Zileide Cassiano

Personal information
- Full name: Zileide Cassiano da Silva
- Born: 6 February 1998 (age 28) Ribeirão Preto, São Paulo, Brazil

Sport
- Sport: Para athletics
- Disability class: T20
- Event: Long jump

Medal record
Representing Brazil
Paralympic Games
| Silver medal – second place | 2024 Paris | Long jump T20 |
World Championships
| Gold medal – first place | 2024 Paris | Long jump T20 |
| Gold medal – first place | 2025 New Delhi | Long jump T20 |
| Silver medal – second place | 2023 Paris | Long jump T20 |

= Zileide Cassiano =

Brazilian Paralympic athlete (born 1998)

Zileide Cassiano da Silva (born 6 February 1998) is a Brazilian Paralympic athlete who competes in international track and field competitions, she is a World champion in the long jump. She is a multiple regional and national champion in sprinting events, long jump and triple jump, she is a former hurdler. She has qualified to compete at the 2024 Summer Paralympics.

Cassiano had been training with non-disabled athletes before she was diagnosed with an intellectual disability in 2021. She is named after Brazilian journalist Zileide Silva inspired by her father.

········

QUESTIONS ON THE MATERIAL
A. Transcribe the passage of the article on Zileide Cassiano that begins with the words "Zileide Cassiano da Silva (born" and ends with "by her father.".
B. Answer these questions using the article on Zileide Cassiano:
(i) In which city was she born?
(ii) In what year was she diagnosed with an intellectual disability?
(iii) After whom is she named?
C. Name every kind of event in which the article on Zileide Cassiano says she is a multiple regional and national champion.
The items below have no connection to the article on Zileide Cassiano.

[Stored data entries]
········

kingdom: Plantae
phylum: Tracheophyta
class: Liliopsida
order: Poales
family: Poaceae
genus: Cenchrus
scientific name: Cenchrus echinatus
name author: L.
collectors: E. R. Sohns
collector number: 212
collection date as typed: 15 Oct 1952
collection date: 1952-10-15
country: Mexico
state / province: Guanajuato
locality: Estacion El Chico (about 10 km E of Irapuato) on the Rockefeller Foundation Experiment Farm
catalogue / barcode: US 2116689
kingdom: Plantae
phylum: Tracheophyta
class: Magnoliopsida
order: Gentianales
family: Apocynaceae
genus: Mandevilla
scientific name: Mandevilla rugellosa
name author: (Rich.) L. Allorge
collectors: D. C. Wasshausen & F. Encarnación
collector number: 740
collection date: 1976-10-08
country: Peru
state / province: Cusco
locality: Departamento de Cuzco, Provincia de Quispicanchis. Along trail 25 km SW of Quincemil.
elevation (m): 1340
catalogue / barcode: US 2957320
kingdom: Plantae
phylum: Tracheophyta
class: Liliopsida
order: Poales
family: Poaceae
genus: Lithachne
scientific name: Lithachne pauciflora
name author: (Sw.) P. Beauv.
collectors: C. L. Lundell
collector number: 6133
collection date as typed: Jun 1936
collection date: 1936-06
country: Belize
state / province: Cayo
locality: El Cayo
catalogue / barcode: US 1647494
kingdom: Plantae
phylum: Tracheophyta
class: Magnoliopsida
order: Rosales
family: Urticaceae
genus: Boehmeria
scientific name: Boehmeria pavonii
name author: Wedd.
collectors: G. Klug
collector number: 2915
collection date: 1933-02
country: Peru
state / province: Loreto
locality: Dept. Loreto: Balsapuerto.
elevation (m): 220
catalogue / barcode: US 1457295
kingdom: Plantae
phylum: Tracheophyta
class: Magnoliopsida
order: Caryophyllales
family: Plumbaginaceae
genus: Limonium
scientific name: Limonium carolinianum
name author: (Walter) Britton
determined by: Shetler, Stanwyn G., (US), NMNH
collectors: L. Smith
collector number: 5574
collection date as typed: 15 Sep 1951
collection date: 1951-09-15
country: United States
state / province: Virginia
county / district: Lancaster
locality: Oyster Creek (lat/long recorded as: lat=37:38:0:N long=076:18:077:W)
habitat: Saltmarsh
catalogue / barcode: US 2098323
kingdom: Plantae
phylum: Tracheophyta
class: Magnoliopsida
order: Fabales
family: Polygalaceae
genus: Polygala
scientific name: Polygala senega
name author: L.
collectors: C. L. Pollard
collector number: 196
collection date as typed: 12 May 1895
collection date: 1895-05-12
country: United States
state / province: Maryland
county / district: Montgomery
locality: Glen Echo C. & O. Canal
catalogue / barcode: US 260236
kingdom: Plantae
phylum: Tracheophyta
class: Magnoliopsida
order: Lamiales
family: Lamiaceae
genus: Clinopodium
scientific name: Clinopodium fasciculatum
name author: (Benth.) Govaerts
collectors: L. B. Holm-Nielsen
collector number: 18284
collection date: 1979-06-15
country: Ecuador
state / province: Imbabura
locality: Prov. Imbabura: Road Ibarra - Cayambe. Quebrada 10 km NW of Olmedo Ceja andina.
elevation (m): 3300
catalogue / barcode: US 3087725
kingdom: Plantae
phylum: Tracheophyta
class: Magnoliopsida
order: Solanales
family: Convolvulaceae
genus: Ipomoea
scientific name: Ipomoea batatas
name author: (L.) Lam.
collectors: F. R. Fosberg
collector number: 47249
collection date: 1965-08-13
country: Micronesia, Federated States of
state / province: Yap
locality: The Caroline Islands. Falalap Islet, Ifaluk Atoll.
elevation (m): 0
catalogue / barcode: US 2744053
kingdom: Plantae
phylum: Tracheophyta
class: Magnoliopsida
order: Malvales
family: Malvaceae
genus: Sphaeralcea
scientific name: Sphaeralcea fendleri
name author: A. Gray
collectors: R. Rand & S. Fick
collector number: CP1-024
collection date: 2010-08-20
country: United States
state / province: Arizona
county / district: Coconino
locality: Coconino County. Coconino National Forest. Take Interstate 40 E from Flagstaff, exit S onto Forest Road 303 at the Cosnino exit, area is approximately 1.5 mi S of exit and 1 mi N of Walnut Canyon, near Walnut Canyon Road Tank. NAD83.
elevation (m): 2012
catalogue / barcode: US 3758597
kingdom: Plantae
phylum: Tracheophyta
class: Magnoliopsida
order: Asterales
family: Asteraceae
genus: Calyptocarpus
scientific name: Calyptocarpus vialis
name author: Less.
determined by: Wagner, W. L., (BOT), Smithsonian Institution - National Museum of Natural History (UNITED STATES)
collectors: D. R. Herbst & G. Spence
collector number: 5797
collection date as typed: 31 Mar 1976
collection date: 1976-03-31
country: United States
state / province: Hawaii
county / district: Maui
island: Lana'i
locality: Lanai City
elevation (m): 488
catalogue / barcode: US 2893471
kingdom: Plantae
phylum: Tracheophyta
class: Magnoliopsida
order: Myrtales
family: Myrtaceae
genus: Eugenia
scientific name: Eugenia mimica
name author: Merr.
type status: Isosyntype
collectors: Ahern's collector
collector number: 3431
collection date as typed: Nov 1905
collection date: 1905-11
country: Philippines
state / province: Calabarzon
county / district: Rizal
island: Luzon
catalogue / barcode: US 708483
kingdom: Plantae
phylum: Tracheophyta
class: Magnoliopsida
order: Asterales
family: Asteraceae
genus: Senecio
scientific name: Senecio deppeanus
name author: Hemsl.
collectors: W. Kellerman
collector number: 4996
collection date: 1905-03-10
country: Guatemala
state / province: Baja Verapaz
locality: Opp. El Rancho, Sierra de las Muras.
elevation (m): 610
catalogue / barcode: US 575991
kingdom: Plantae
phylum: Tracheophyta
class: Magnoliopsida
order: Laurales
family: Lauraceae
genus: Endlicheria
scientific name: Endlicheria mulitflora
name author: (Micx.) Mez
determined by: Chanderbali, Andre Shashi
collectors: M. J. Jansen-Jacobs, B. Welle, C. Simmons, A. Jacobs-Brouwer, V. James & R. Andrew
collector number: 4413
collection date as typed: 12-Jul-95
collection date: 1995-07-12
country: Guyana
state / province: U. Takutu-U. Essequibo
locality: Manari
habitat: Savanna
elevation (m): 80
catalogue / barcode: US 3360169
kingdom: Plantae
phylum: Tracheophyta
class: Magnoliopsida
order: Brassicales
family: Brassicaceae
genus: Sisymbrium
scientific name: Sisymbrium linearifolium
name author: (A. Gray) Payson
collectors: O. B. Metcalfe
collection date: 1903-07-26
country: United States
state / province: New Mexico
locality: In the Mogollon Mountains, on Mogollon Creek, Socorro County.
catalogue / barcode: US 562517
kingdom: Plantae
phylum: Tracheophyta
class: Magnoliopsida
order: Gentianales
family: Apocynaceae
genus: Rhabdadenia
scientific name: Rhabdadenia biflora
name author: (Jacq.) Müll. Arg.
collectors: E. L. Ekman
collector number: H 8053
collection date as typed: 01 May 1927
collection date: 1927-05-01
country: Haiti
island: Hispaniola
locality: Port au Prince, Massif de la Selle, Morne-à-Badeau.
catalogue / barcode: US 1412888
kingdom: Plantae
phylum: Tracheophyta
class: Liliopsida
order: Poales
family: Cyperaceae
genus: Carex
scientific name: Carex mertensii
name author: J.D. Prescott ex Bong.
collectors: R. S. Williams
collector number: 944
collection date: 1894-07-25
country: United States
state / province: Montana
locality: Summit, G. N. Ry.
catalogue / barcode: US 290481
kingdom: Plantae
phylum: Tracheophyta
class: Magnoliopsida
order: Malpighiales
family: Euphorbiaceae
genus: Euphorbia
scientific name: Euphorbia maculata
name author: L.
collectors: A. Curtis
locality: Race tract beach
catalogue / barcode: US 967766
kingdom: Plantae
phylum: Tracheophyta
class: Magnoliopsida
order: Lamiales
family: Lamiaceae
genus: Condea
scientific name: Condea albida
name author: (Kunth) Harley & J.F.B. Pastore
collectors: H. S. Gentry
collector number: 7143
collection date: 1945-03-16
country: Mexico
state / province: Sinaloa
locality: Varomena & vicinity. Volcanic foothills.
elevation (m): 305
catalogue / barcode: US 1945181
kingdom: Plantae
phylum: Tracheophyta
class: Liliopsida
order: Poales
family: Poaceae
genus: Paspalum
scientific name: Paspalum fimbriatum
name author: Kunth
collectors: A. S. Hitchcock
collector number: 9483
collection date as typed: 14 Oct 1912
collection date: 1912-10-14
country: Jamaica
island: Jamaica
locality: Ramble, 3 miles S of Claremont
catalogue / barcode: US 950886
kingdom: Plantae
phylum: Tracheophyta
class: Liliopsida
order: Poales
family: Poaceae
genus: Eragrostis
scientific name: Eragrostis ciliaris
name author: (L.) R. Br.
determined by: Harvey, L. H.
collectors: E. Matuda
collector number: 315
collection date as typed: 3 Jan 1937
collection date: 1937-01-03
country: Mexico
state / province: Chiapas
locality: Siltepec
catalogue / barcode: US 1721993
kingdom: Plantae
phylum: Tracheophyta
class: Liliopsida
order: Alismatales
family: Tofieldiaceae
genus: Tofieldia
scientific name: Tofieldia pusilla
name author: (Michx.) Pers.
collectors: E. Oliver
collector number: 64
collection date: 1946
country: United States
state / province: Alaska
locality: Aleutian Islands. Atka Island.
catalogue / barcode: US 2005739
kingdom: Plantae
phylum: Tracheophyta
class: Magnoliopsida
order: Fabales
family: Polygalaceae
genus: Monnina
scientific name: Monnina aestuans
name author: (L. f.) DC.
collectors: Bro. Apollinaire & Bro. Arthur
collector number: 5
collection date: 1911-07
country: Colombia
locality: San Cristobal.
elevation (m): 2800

········

TASK RESPONSES
A.
Zileide Cassiano da Silva (born 6 February 1998) is a Brazilian Paralympic athlete who competes in international track and field competitions, she is a World champion in the long jump. She is a multiple regional and national champion in sprinting events, long jump and triple jump, she is a former hurdler. She has qualified to compete at the 2024 Summer Paralympics.

Cassiano had been training with non-disabled athletes before she was diagnosed with an intellectual disability in 2021. She is named after Brazilian journalist Zileide Silva inspired by her father.

B.
(i) Ribeirão Preto, São Paulo, Brazil
(ii) 2021
(iii) Brazilian journalist Zileide Silva

C. Sprinting events, long jump, and triple jump.